5. Emergent Reasoning Behaviors and Analysis
Post-RL, UI-Ins-7B exhibits three emergent reasoning capabilities:
- Strategic Perspective Selection: Adapts reasoning style to context.
- Compositional Integration: Concatenates or fuses multiple perspectives in one trace.
- Emergence of New Perspectives: Generates analytical frames outside the training set (e.g., group affiliation, UI element state).
A 10-way taxonomy is used post hoc for analysis: appearance, functionality, location, intent, structural relationship, state, component type, sequential position, salience, accessibility.
Empirical studies confirm reasoning-on-instruction helps only when constrained to structured, GUI-relevant forms; generic CoT is detrimental. Additionally, the diverse SFT phase serves as an exploratory warm-up, mitigating policy collapse during RL. Without the Instruction-as-Reasoning stage, standard SFT+RL collapses policy outputs in harder settings (Chen et al., 23 Oct 2025).

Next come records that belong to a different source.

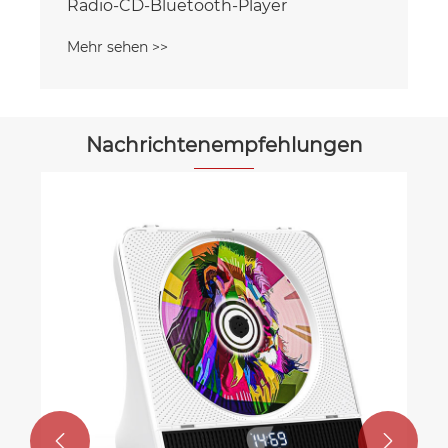
Radio-CD-Bluetooth-Player
Mehr sehen >>
Nachrichtenempfehlungen

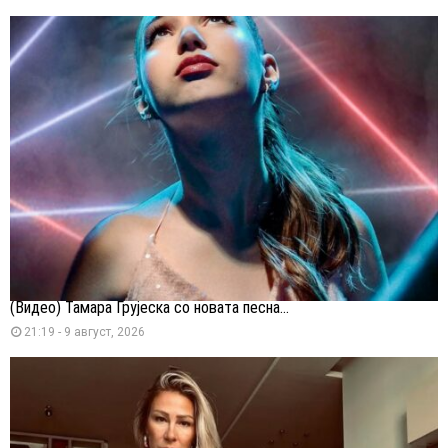
(Видео) Тамара Грујеска со новата песна...
21:19 - 9 август, 2026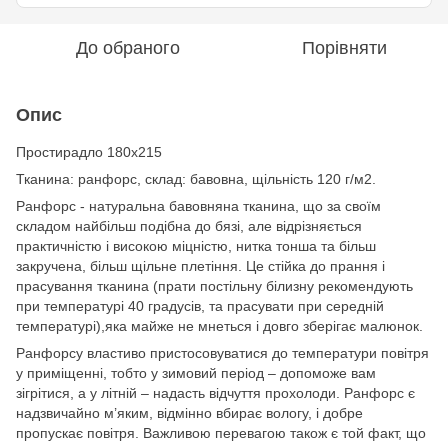
До обраного
Порівняти
Опис
Простирадло 180х215
Тканина: ранфорс, склад: бавовна, щільність 120 г/м2.
Ранфорс - натуральна бавовняна тканина, що за своїм
складом найбільш подібна до бязі, але відрізняється
практичністю і високою міцністю, нитка тонша та більш
закручена, більш щільне плетіння. Це стійка до прання і
прасування тканина (прати постільну білизну рекомендують
при температурі 40 градусів, та прасувати при середній
температурі),яка майже не мнеться і довго зберігає малюнок.
Ранфорсу властиво пристосовуватися до температури повітря
у приміщенні, тобто у зимовий період – допоможе вам
зігрітися, а у літній – надасть відчуття прохолоди. Ранфорс є
надзвичайно м’яким, відмінно вбирає вологу, і добре
пропускає повітря. Важливою перевагою також є той факт, що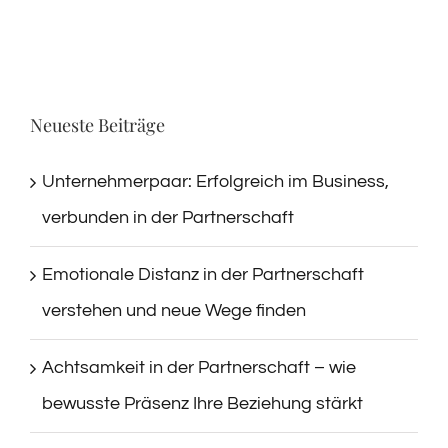
Neueste Beiträge
Unternehmerpaar: Erfolgreich im Business,
verbunden in der Partnerschaft
Emotionale Distanz in der Partnerschaft
verstehen und neue Wege finden
Achtsamkeit in der Partnerschaft – wie
bewusste Präsenz Ihre Beziehung stärkt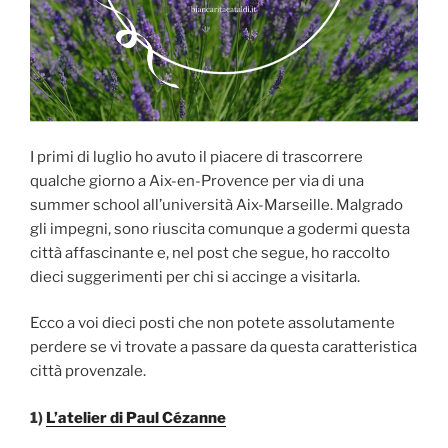
I primi di luglio ho avuto il piacere di trascorrere
qualche giorno a Aix-en-Provence per via di una
summer school all’università Aix-Marseille. Malgrado
gli impegni, sono riuscita comunque a godermi questa
città affascinante e, nel post che segue, ho raccolto
dieci suggerimenti per chi si accinge a visitarla.
Ecco a voi dieci posti che non potete assolutamente
perdere se vi trovate a passare da questa caratteristica
città provenzale.
1)
L’atelier di Paul Cézanne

6. Error Analysis, Limitations, and Practical Caveats
Principal error types observed include:
- Domain-specific knowledge gaps: E.g., inability to map brand entities.
- Layout understanding limits: Semantic target identified but clickable region missed.
- Visual ambiguity/hallucination: Confusion among visually similar icons.
Other practical considerations:
- Heavy reliance on GPT-4.1 LLMs for instruction synthesis and verification.
- Absence of explicit architectural details for grounding heads or visual encoders in the provided documentation.
- No explicit inference-time multi-perspective search or ensembling; pathway selection is end-to-end and implicit.
7. Comparative Assessment and Deployment Context
UI-Ins-7B is positioned as a strong 7B-scale GUI grounding model, particularly in settings where instructions are ambiguous, implicit, or semantically indirect. For scenarios requiring compact, accurate grounding in dynamic agent systems, e.g., as the executor in a modular agentic framework, UI-Ins-7B delivers state-of-the-art accuracy among models of comparable scale, especially on implicit and advanced instructions (Chen et al., 23 Oct 2025).
Comparison to contemporary 7B models:
- UI-Ins-32B achieves the strongest overall results across all tested benchmarks.
- The path of further improvement is suggested to be along the lines of explicit UI element understanding, as articulated by “UI-in-the-Loop” frameworks (Li et al., 8 Apr 2026), or improved planning/memory mechanisms (Liu et al., 1 Oct 2025), though UI-Ins-7B already leads on standard grounding tasks.
In sum, UI-Ins-7B operationalizes a paradigm shift in GUI grounding: enabling dynamic, perspective-flexible interpretation of instructions and exploiting reasoning as a reinforcement objective, yielding robust state-of-the-art performance across a spectrum of challenging GUI environments (Chen et al., 23 Oct 2025).